■ TRY IT: Nothing but a number belongs in the answer: the count of lines below that contain the word "MADRE".

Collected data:
..........

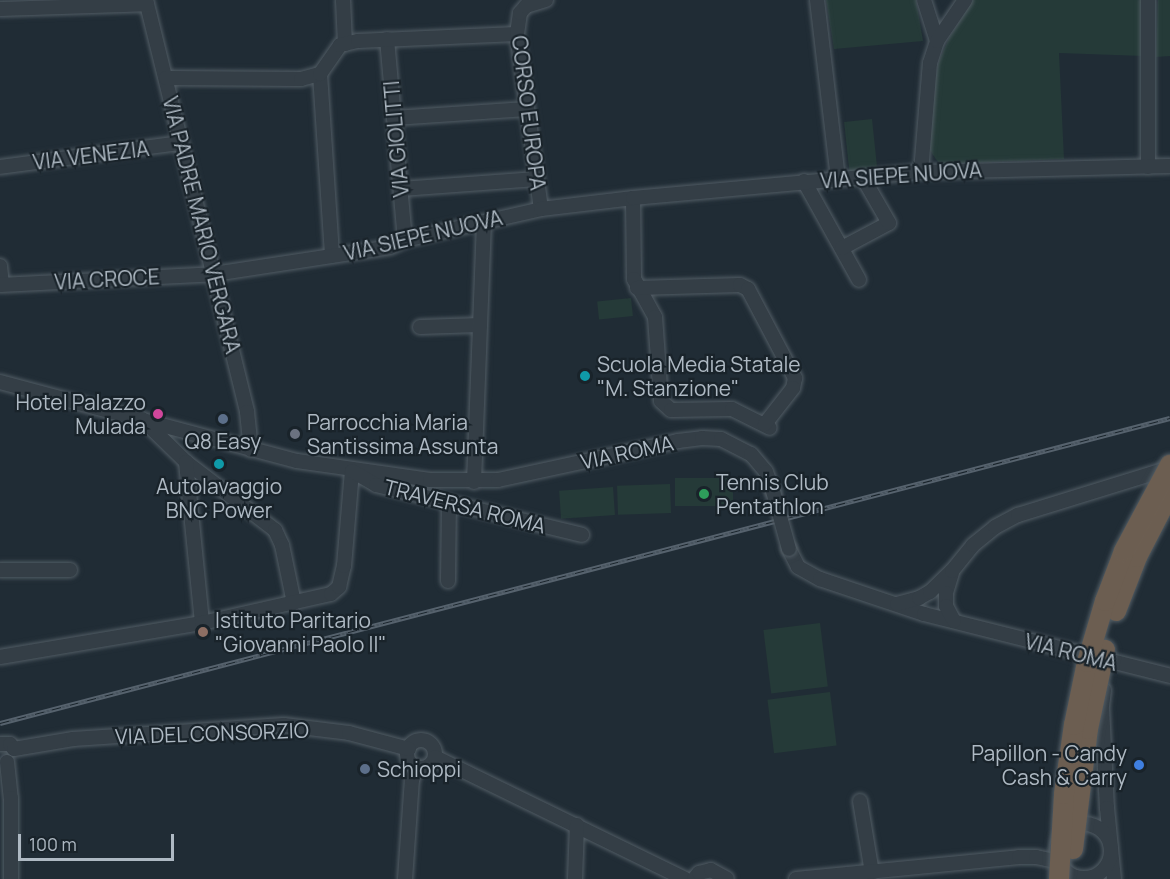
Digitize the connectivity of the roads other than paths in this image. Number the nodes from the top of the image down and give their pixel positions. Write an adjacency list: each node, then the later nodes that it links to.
1 (343, 0): 12 (street)
2 (546, 0): 9 (street, CORSO EUROPA)
3 (817, 0): 23 (street)
4 (924, 0): 11 (street)
5 (965, 0): 11 (street)
6 (1148, 0): 20 (street)
7 (147, 2): 8 (street); 14 (street, VIA PADRE MARIO VERGARA)
8 (0, 9)
9 (517, 34): 10 (street); 15 (street, CORSO EUROPA)
10 (387, 39): 12 (street); 16 (street, VIA GIOLITTI)
11 (937, 41): 21 (street)
12 (345, 44): 13 (street)
13 (320, 74): 14 (street); 32 (street)
14 (166, 78): 17 (street, VIA PADRE MARIO VERGARA)
15 (527, 109): 16 (street); 24 (street, CORSO EUROPA)
16 (394, 117): 26 (street, VIA GIOLITTI)
17 (182, 143): 19 (street, VIA VENEZIA); 34 (street, VIA PADRE MARIO VERGARA)
18 (1170, 166): 20 (street, VIA SIEPE NUOVA)
19 (0, 167)
20 (1148, 167): 21 (street, VIA SIEPE NUOVA)
21 (921, 172): 22 (street, VIA SIEPE NUOVA)
22 (862, 176): 23 (street, VIA SIEPE NUOVA); 31 (street)
23 (838, 178): 25 (street, VIA SIEPE NUOVA)
24 (537, 179): 26 (street); 28 (street, CORSO EUROPA)
25 (804, 181): 27 (street, VIA SIEPE NUOVA); 31 (street)
26 (401, 189): 30 (street, VIA GIOLITTI)
27 (633, 198): 28 (street, VIA SIEPE NUOVA); 37 (street)
28 (541, 209): 29 (street, VIA SIEPE NUOVA)
29 (484, 222): 30 (street, VIA SIEPE NUOVA); 38 (street)
30 (405, 240): 32 (street, VIA SIEPE NUOVA)
31 (842, 248): 35 (street)
32 (332, 256): 34 (street, VIA SIEPE NUOVA)
33 (0, 266): 36 (street)
34 (214, 274): 36 (street, VIA CROCE); 42 (street, VIA PADRE MARIO VERGARA)
35 (859, 280)
36 (1, 284)
37 (637, 288): 37 (street)
38 (480, 325): 39 (street); 46 (street)
39 (420, 327)
40 (0, 382): 41 (street, VIA ROMA)
41 (142, 419): 42 (street, VIA ROMA); 43 (street)
42 (251, 450): 45 (street, VIA ROMA)
43 (186, 462): 55 (street); 59 (street)
44 (1170, 466): 52 (street); 76 (highway, bridge)
45 (352, 471): 46 (street, VIA ROMA); 48 (street, TRAVERSA ROMA); 55 (street)
46 (474, 482): 56 (street, VIA ROMA, bridge)
47 (1170, 493): 85 (highway, bridge)
48 (449, 502): 49 (street, TRAVERSA ROMA); 53 (street)
49 (582, 535)
50 (0, 570): 51 (street)
51 (70, 570)
52 (952, 571): 54 (street); 58 (street)
53 (448, 581)
54 (938, 585): 56 (street); 57 (street)
55 (294, 603): 59 (street)
56 (897, 604): 57 (street, VIA ROMA)
57 (924, 614): 58 (street, VIA ROMA)
58 (954, 621): 61 (street, VIA ROMA)
59 (202, 623): 60 (street)
60 (0, 657)
61 (1110, 662): 62 (street, VIA ROMA); 70 (street)
62 (1170, 676)
63 (0, 744): 64 (street)
64 (14, 749): 65 (street, VIA DEL CONSORZIO); 67 (street)
65 (409, 749): 66 (street); 68 (street)
66 (435, 757): 68 (street); 72 (street)
67 (3, 762): 78 (street)
68 (417, 767): 79 (street)
69 (860, 801): 77 (street)
70 (1107, 808): 71 (street); 74 (street)
71 (1089, 824): 73 (street); 74 (street)
72 (577, 825): 80 (street); 81 (street)
73 (1059, 840): 75 (street); 76 (street)
74 (1111, 850): 85 (street); 86 (street)
75 (1019, 858): 76 (street); 77 (street)
76 (1059, 871): 85 (street)
77 (872, 873): 84 (street)
78 (11, 879)
79 (405, 879)
80 (575, 879)
81 (685, 879)
82 (694, 879): 83 (street)
83 (727, 879)
84 (796, 879)
85 (1086, 879)
86 (1113, 879)

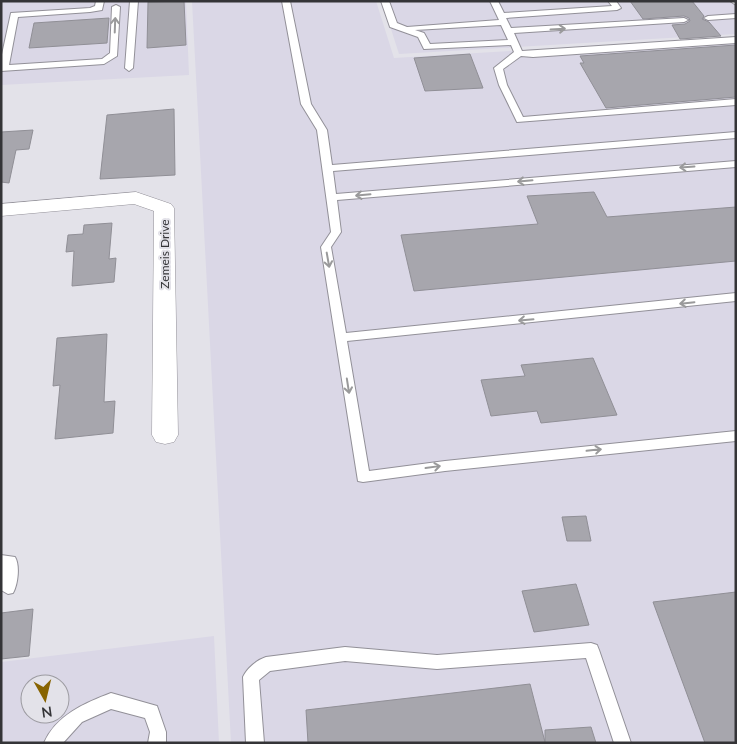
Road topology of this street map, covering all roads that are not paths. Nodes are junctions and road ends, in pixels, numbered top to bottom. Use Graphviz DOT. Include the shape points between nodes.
graph roads {
  1 [pos="286,1"];
  2 [pos="385,1"];
  3 [pos="494,1"];
  4 [pos="612,1"];
  5 [pos="134,4"];
  6 [pos="99,5"];
  7 [pos="116,7"];
  8 [pos="736,16"];
  9 [pos="708,18"];
  10 [pos="684,20"];
  11 [pos="506,23"];
  12 [pos="400,29"];
  13 [pos="736,40"];
  14 [pos="515,42"];
  15 [pos="519,53"];
  16 [pos="3,68"];
  17 [pos="129,68"];
  18 [pos="736,102"];
  19 [pos="736,135"];
  20 [pos="736,164"];
  21 [pos="328,168"];
  22 [pos="332,197"];
  23 [pos="1,210"];
  24 [pos="736,297"];
  25 [pos="341,338"];
  26 [pos="165,434"];
  27 [pos="736,436"];
  28 [pos="1,562"];
  29 [pos="8,588"];
  30 [pos="52,743"];
  31 [pos="157,743"];
  32 [pos="255,743"];
  33 [pos="623,743"];
  1 -- 21 [label="lane" via="306,104 322,130"];
  2 -- 12 [label="lane" via="393,25"];
  3 -- 11 [label="lane"];
  4 -- 11 [label="lane" via="617,8"];
  5 -- 7 [label="lane"];
  5 -- 17 [label="lane"];
  6 -- 7 [label="lane"];
  6 -- 16 [label="lane" via="14,15"];
  16 -- 7 [label="lane, one-way" via="104,61 114,54"];
  8 -- 9 [label="lane"];
  11 -- 10 [label="lane, one-way"];
  11 -- 12 [label="lane"];
  11 -- 14 [label="lane"];
  12 -- 14 [label="lane" via="421,35 427,47"];
  13 -- 15 [label="lane"];
  14 -- 15 [label="lane"];
  15 -- 18 [label="lane" via="498,68 520,120"];
  19 -- 21 [label="lane"];
  20 -- 22 [label="lane, one-way"];
  21 -- 22 [label="lane"];
  22 -- 25 [label="lane, one-way" via="336,232 326,247"];
  23 -- 26 [label="street, Zemeis Drive" via="136,198 164,208"];
  24 -- 25 [label="lane, one-way"];
  25 -- 27 [label="lane, one-way" via="363,477"];
  28 -- 29 [label="lane" via="10,561"];
  30 -- 31 [label="lane" via="76,716 111,701 151,712 158,732"];
  32 -- 33 [label="lane" via="251,677 266,664 345,654 437,662 591,650"];
}
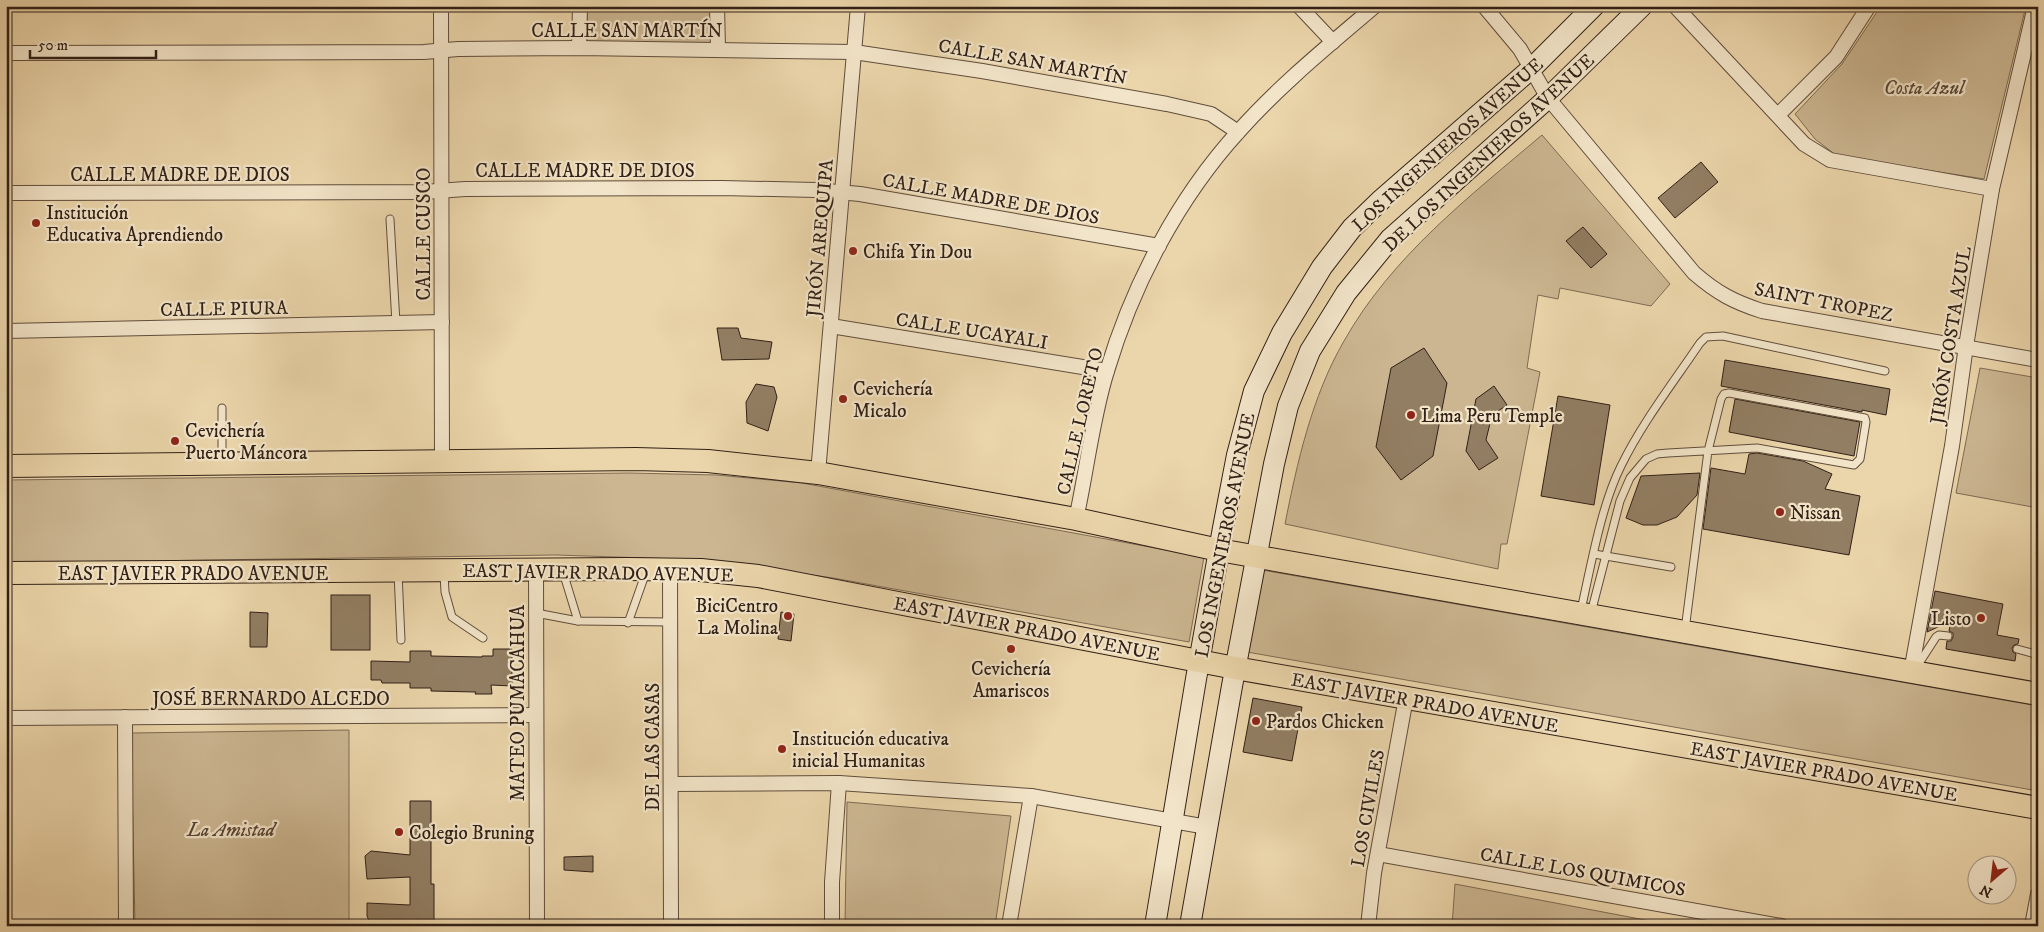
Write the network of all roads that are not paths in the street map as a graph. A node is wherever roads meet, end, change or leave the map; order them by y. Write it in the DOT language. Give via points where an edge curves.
graph roads {
  1 [pos="441,6"];
  2 [pos="580,6"];
  3 [pos="717,6"];
  4 [pos="858,6"];
  5 [pos="1299,6"];
  6 [pos="1375,6"];
  7 [pos="1484,6"];
  8 [pos="1594,6"];
  9 [pos="1642,6"];
  10 [pos="1675,6"];
  11 [pos="1869,6"];
  12 [pos="2035,6"];
  13 [pos="1333,42"];
  14 [pos="580,48"];
  15 [pos="718,48"];
  16 [pos="442,50"];
  17 [pos="854,52"];
  18 [pos="6,53"];
  19 [pos="1532,68"];
  20 [pos="1548,98"];
  21 [pos="1778,115"];
  22 [pos="1238,132"];
  23 [pos="1992,189"];
  24 [pos="441,191"];
  25 [pos="6,193"];
  26 [pos="842,193"];
  27 [pos="390,219"];
  28 [pos="1159,246"];
  29 [pos="442,322"];
  30 [pos="396,323"];
  31 [pos="831,326"];
  32 [pos="6,330"];
  33 [pos="1966,346"];
  34 [pos="2038,360"];
  35 [pos="1107,371"];
  36 [pos="1885,371"];
  37 [pos="222,408"];
  38 [pos="1708,451"];
  39 [pos="442,462"];
  40 [pos="222,465"];
  41 [pos="6,466"];
  42 [pos="818,473"];
  43 [pos="1076,519"];
  44 [pos="1219,550"];
  45 [pos="1594,554"];
  46 [pos="1605,556"];
  47 [pos="1255,557"];
  48 [pos="1671,567"];
  49 [pos="562,569"];
  50 [pos="647,569"];
  51 [pos="670,569"];
  52 [pos="536,570"];
  53 [pos="444,571"];
  54 [pos="398,572"];
  55 [pos="6,573"];
  56 [pos="536,613"];
  57 [pos="1585,615"];
  58 [pos="578,621"];
  59 [pos="671,622"];
  60 [pos="628,623"];
  61 [pos="1685,633"];
  62 [pos="1948,636"];
  63 [pos="483,638"];
  64 [pos="401,640"];
  65 [pos="2017,649"];
  66 [pos="1199,661"];
  67 [pos="2038,666"];
  68 [pos="1235,668"];
  69 [pos="1913,672"];
  70 [pos="2038,694"];
  71 [pos="1406,698"];
  72 [pos="536,716"];
  73 [pos="6,718"];
  74 [pos="125,718"];
  75 [pos="839,783"];
  76 [pos="671,784"];
  77 [pos="1031,796"];
  78 [pos="2038,808"];
  79 [pos="1172,820"];
  80 [pos="1207,827"];
  81 [pos="1378,854"];
  82 [pos="2038,894"];
  83 [pos="126,926"];
  84 [pos="537,926"];
  85 [pos="671,926"];
  86 [pos="832,926"];
  87 [pos="1009,926"];
  88 [pos="1155,926"];
  89 [pos="1190,926"];
  90 [pos="1368,926"];
  91 [pos="1781,926"];
  92 [pos="2032,926"];
  1 -- 16 [label="street, CALLE CUSCO"];
  2 -- 14 [label="street"];
  3 -- 15 [label="street"];
  4 -- 17 [label="street, JIRÓN AREQUIPA"];
  5 -- 13 [label="street"];
  6 -- 13 [label="street, CALLE LORETO"];
  7 -- 19 [label="street, SAINT TROPEZ"];
  8 -- 19 [label="street, LOS INGENIEROS AVENUE"];
  9 -- 20 [label="street, DE LOS INGENIEROS AVENUE"];
  10 -- 21 [label="street"];
  11 -- 21 [label="street" via="1836,57"];
  12 -- 23 [label="street, JIRÓN COSTA AZUL"];
  13 -- 22 [label="street, CALLE LORETO"];
  14 -- 15 [label="street, CALLE SAN MARTÍN"];
  14 -- 16 [label="street, CALLE SAN MARTÍN"];
  15 -- 17 [label="street, CALLE SAN MARTÍN"];
  16 -- 18 [label="street, CALLE SAN MARTÍN"];
  16 -- 24 [label="street, CALLE CUSCO"];
  17 -- 22 [label="street, CALLE SAN MARTÍN" via="982,70 1167,104 1211,114"];
  17 -- 26 [label="street, JIRÓN AREQUIPA"];
  19 -- 20 [label="street, SAINT TROPEZ"];
  19 -- 44 [label="street, LOS INGENIEROS AVENUE" via="1382,199 1352,228 1322,266 1282,334 1254,392 1237,455"];
  20 -- 33 [label="street, SAINT TROPEZ" via="1694,273 1713,290 1762,311"];
  20 -- 47 [label="street, DE LOS INGENIEROS AVENUE" via="1390,239 1346,293 1310,351 1288,406"];
  21 -- 23 [label="street" via="1804,144 1830,160"];
  22 -- 28 [label="street, CALLE LORETO" via="1206,172"];
  23 -- 33 [label="street, JIRÓN COSTA AZUL"];
  24 -- 25 [label="street, CALLE MADRE DE DIOS"];
  24 -- 26 [label="street, CALLE MADRE DE DIOS" via="722,188"];
  24 -- 29 [label="street, CALLE CUSCO"];
  26 -- 28 [label="street, CALLE MADRE DE DIOS"];
  26 -- 31 [label="street, JIRÓN AREQUIPA"];
  27 -- 30 [label="lane"];
  28 -- 35 [label="street, CALLE LORETO" via="1128,311"];
  29 -- 30 [label="street, CALLE PIURA"];
  29 -- 39 [label="street, CALLE CUSCO"];
  30 -- 32 [label="street, CALLE PIURA"];
  31 -- 35 [label="street, CALLE UCAYALI"];
  31 -- 42 [label="street, JIRÓN AREQUIPA"];
  33 -- 34 [label="street, SAINT TROPEZ"];
  33 -- 69 [label="street, JIRÓN COSTA AZUL"];
  35 -- 43 [label="street, CALLE LORETO"];
  36 -- 45 [label="lane" via="1723,336 1706,337 1621,466 1610,492"];
  37 -- 40 [label="lane"];
  38 -- 38 [label="lane" via="1757,448 1854,465 1860,459 1866,422 1860,416 1729,393 1721,399"];
  38 -- 46 [label="lane" via="1657,454 1642,463 1630,478 1620,501"];
  38 -- 61 [label="lane"];
  39 -- 40 [label="main road"];
  39 -- 42 [label="main road" via="672,460"];
  40 -- 41 [label="main road"];
  42 -- 43 [label="main road"];
  43 -- 44 [label="main road"];
  44 -- 47 [label="main road"];
  44 -- 66 [label="street, LOS INGENIEROS AVENUE"];
  45 -- 46 [label="lane"];
  45 -- 57 [label="lane"];
  46 -- 48 [label="lane"];
  46 -- 57 [label="lane"];
  47 -- 57 [label="main road"];
  47 -- 68 [label="street, LOS INGENIEROS AVENUE"];
  49 -- 50 [label="main road, EAST JAVIER PRADO AVENUE"];
  49 -- 52 [label="main road, EAST JAVIER PRADO AVENUE"];
  49 -- 58 [label="lane"];
  50 -- 51 [label="main road, EAST JAVIER PRADO AVENUE"];
  50 -- 60 [label="lane"];
  51 -- 59 [label="street, DE LAS CASAS"];
  51 -- 66 [label="main road, EAST JAVIER PRADO AVENUE" via="784,579"];
  52 -- 53 [label="main road, EAST JAVIER PRADO AVENUE"];
  52 -- 56 [label="street, MATEO PUMACAHUA"];
  53 -- 54 [label="main road, EAST JAVIER PRADO AVENUE"];
  53 -- 63 [label="lane" via="445,592 452,617"];
  54 -- 55 [label="main road, EAST JAVIER PRADO AVENUE"];
  54 -- 64 [label="lane"];
  56 -- 58 [label="lane"];
  56 -- 72 [label="street, MATEO PUMACAHUA"];
  57 -- 61 [label="main road"];
  58 -- 60 [label="lane"];
  59 -- 60 [label="lane"];
  59 -- 76 [label="street, DE LAS CASAS"];
  61 -- 69 [label="main road"];
  62 -- 69 [label="lane" via="1936,637"];
  65 -- 67 [label="lane" via="2035,654"];
  66 -- 68 [label="main road, EAST JAVIER PRADO AVENUE"];
  66 -- 79 [label="street, LOS INGENIEROS AVENUE"];
  68 -- 71 [label="main road, EAST JAVIER PRADO AVENUE"];
  68 -- 80 [label="street, LOS INGENIEROS AVENUE"];
  69 -- 70 [label="main road"];
  71 -- 78 [label="main road, EAST JAVIER PRADO AVENUE"];
  71 -- 81 [label="street, LOS CIVILES"];
  72 -- 74 [label="street, JOSÉ BERNARDO ALCEDO"];
  72 -- 84 [label="street, MATEO PUMACAHUA"];
  73 -- 74 [label="street, JOSÉ BERNARDO ALCEDO"];
  74 -- 83 [label="street"];
  75 -- 76 [label="street"];
  75 -- 77 [label="street"];
  75 -- 86 [label="street"];
  76 -- 85 [label="street, DE LAS CASAS"];
  77 -- 79 [label="street"];
  77 -- 87 [label="street"];
  79 -- 80 [label="street"];
  79 -- 88 [label="street, LOS INGENIEROS AVENUE"];
  80 -- 89 [label="street, LOS INGENIEROS AVENUE"];
  81 -- 90 [label="street, LOS CIVILES"];
  81 -- 91 [label="street, CALLE LOS QUIMICOS"];
  82 -- 92 [label="street"];
}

..........

■ EXPECTED ANSWER: 3